Entre as principais alterações, o pacote reduz a transparência na prestação de contas de campanha, amplia o uso de recursos do fundo partidário para despesas com advogados e consultorias, e dificulta a atuação de órgãos de fiscalização, como o Ministério Público Eleitoral e a própria Justiça Eleitoral. A proposta foi aprovada em regime de urgência, com amplo apoio de lideranças partidárias, mas sem amplo debate público. Críticos apontam que o texto representa um retrocesso no combate à corrupção eleitoral e à lavagem de dinheiro, além de enfraquecer mecanismos de controle já consolidados.

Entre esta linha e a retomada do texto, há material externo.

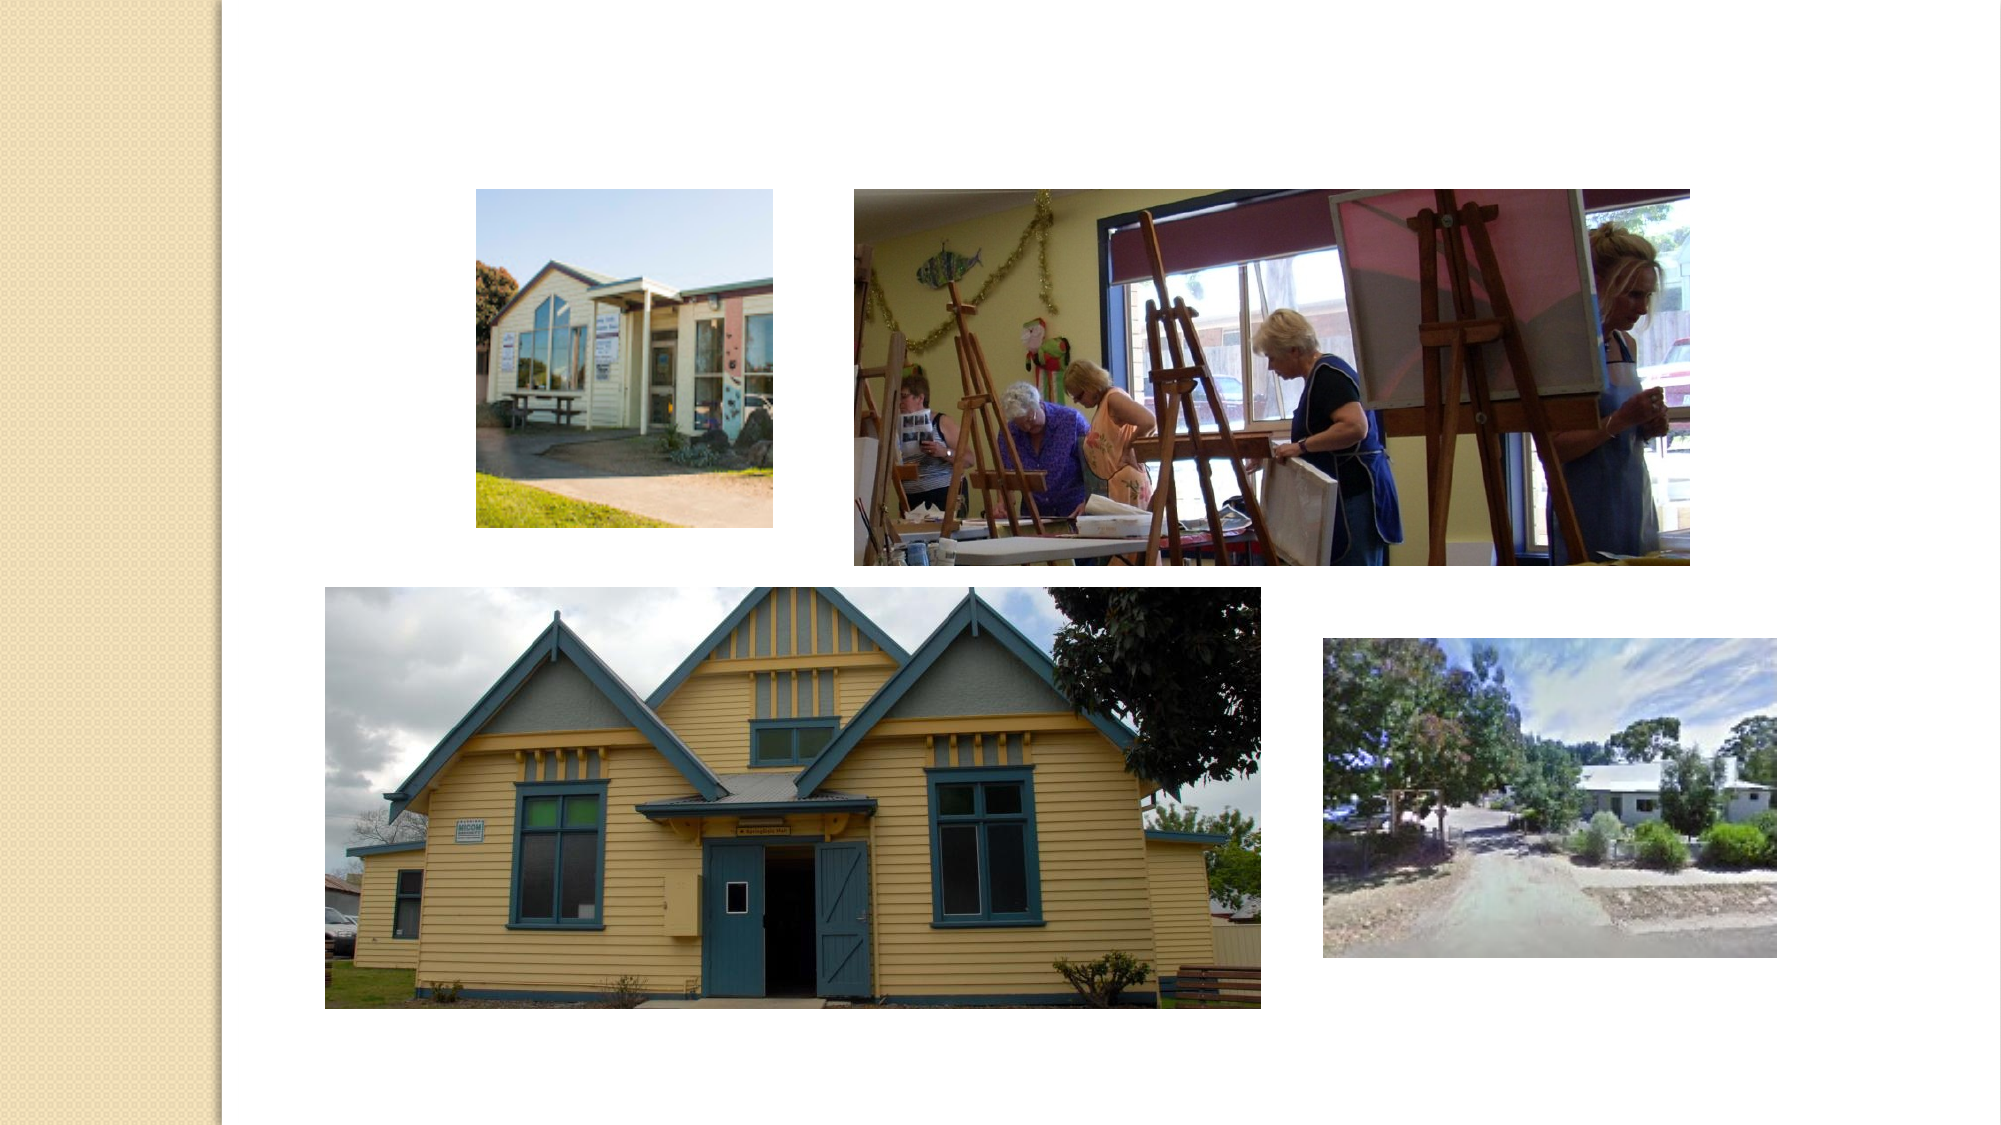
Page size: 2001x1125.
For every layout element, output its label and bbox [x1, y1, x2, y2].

Impactos na fiscalização e na transparência
O pacote altera dispositivos da Lei das Eleições (Lei 9.504/1997) e da Lei dos Partidos Políticos (Lei 9.096/1995), flexibilizando regras de arrecadação e gastos. Uma das mudanças mais criticadas é a que permite que partidos utilizem recursos do fundo partidário para pagar multas eleitorais e despesas judiciais, o que, na prática, reduz a responsabilização financeira das legendas. Outra medida amplia o sigilo de doações de pessoas físicas, dificultando o rastreamento de origens de recursos. A Associação dos Magistrados Brasileiros (AMB) e a Ordem dos Advogados do Brasil (OAB) já sinalizaram que devem questionar a constitucionalidade do pacote no Supremo Tribunal Federal (STF).

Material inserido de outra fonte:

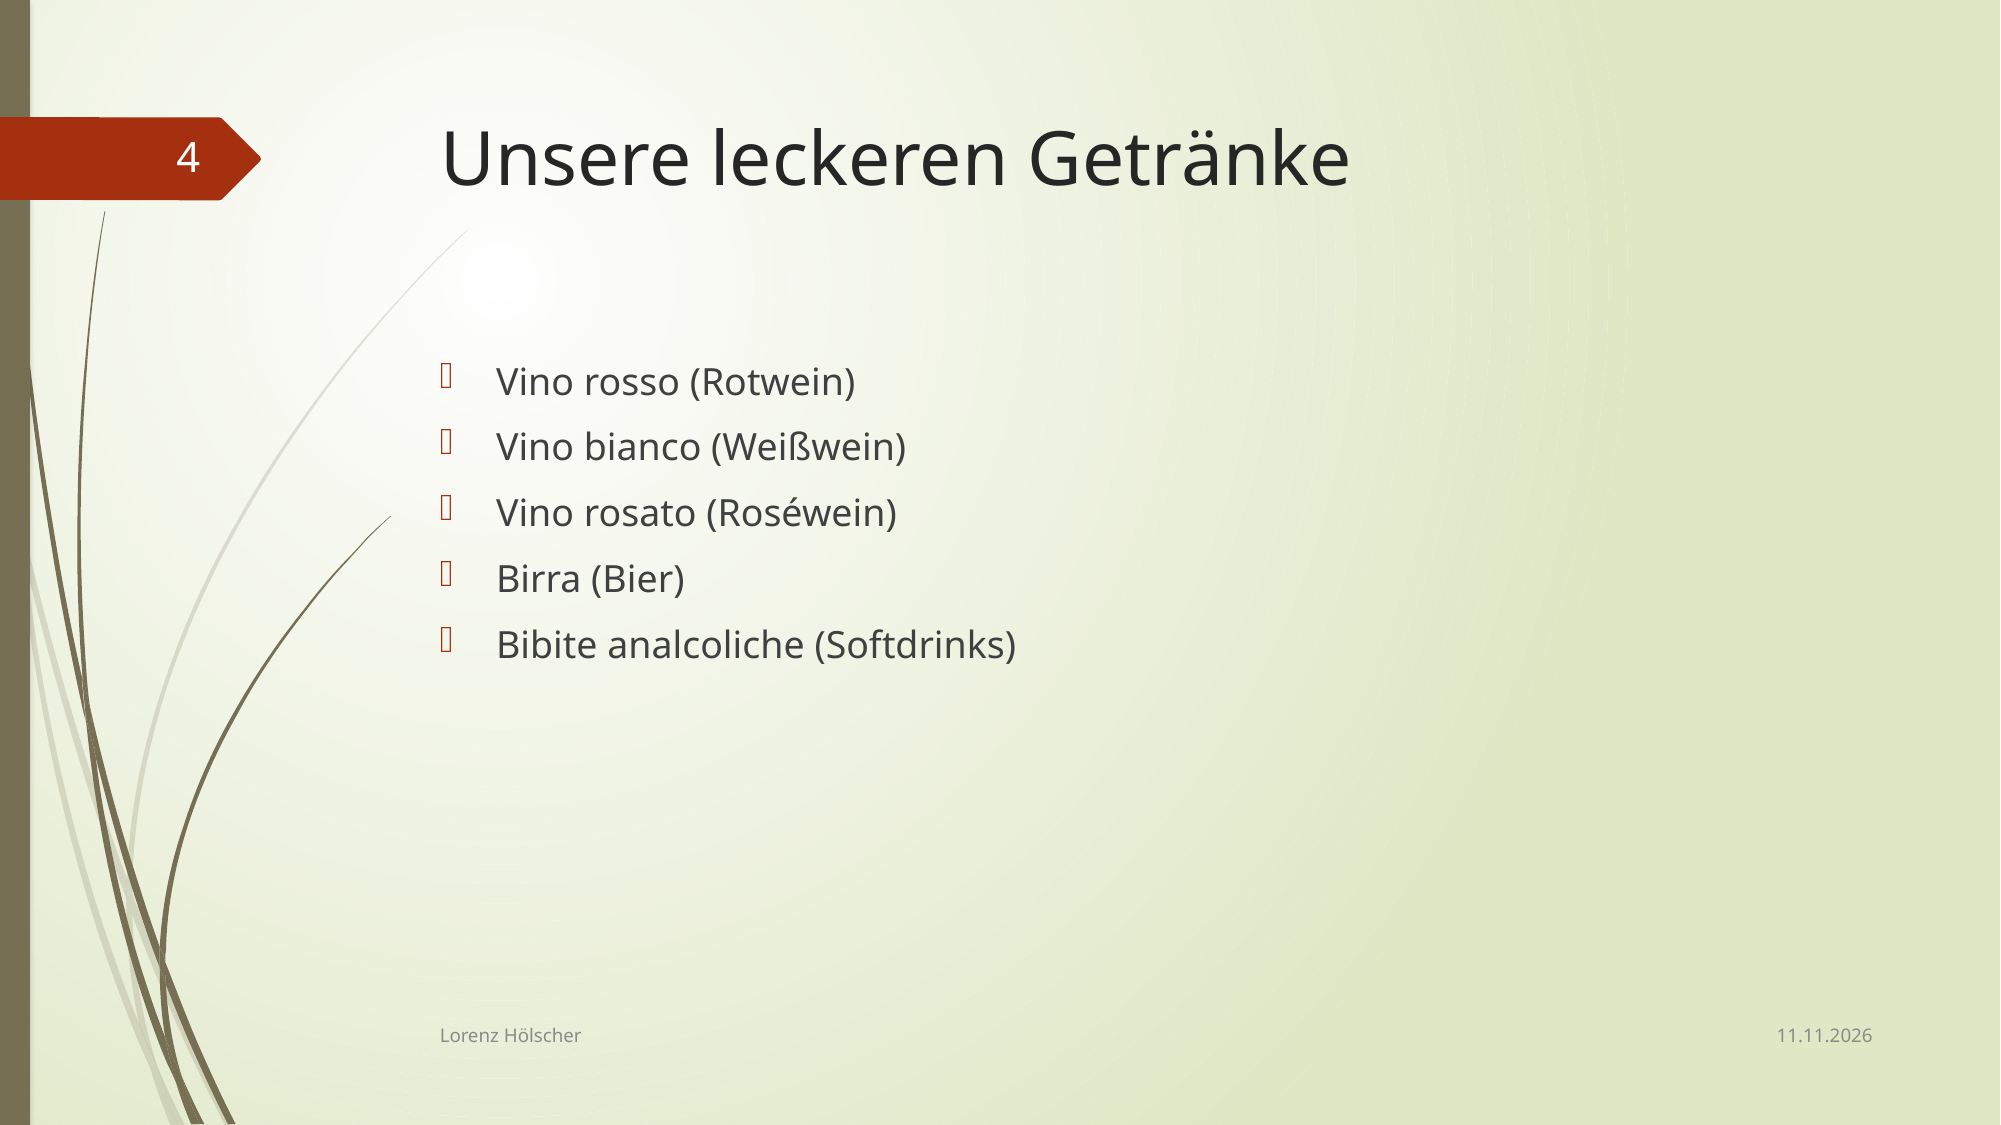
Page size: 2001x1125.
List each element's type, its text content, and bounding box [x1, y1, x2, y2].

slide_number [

O cenário político geral é de forte articulação entre as principais legendas, que buscam garantir maior autonomia financeira e menor exposição a investigações. A aprovação ocorre em meio a um contexto de crescente desconfiança da população em relação à classe política, com pesquisas recentes apontando que mais de 60% dos brasileiros consideram os partidos pouco transparentes. A medida também é vista como uma resposta ao endurecimento das regras impostas pelo TSE nos últimos anos, que ampliaram a fiscalização sobre contas de campanha e a aplicação de multas.
Incerteza sobre validade para 2026
Juristas consultados divergem sobre a aplicação imediata do pacote. O princípio da anterioridade eleitoral, previsto no artigo 16 da Constituição Federal, determina que qualquer alteração no processo eleitoral só vale para a eleição seguinte se for aprovada até um ano antes do pleito. Como as eleições de 2026 ocorrerão em outubro, o prazo limite seria outubro de 2025. Como o pacote foi aprovado em maio de 2026, há forte argumento de que ele não pode ser aplicado ao pleito deste ano. No entanto, defensores da medida sustentam que as mudanças não alteram o processo eleitoral em si, mas apenas regras internas dos partidos, o que abriria brecha para aplicação imediata. O Tribunal Superior Eleitoral deverá se manifestar nos próximos dias, mas a tendência é de que o tema acabe no STF.
O presidente da Câmara dos Deputados, Arthur Lira (PP-AL), defendeu a aprovação como necessária para “modernizar a gestão partidária” e garantir “mais eficiência” às legendas. Já o presidente do TSE, Alexandre de Moraes, criticou indiretamente a medida, afirmando que “qualquer retrocesso na transparência eleitoral é inaceitável”. A Confederação Nacional dos Municípios (CNM) também se manifestou, alertando que o pacote pode aumentar a judicialização das eleições municipais de 2028, caso seja mantido.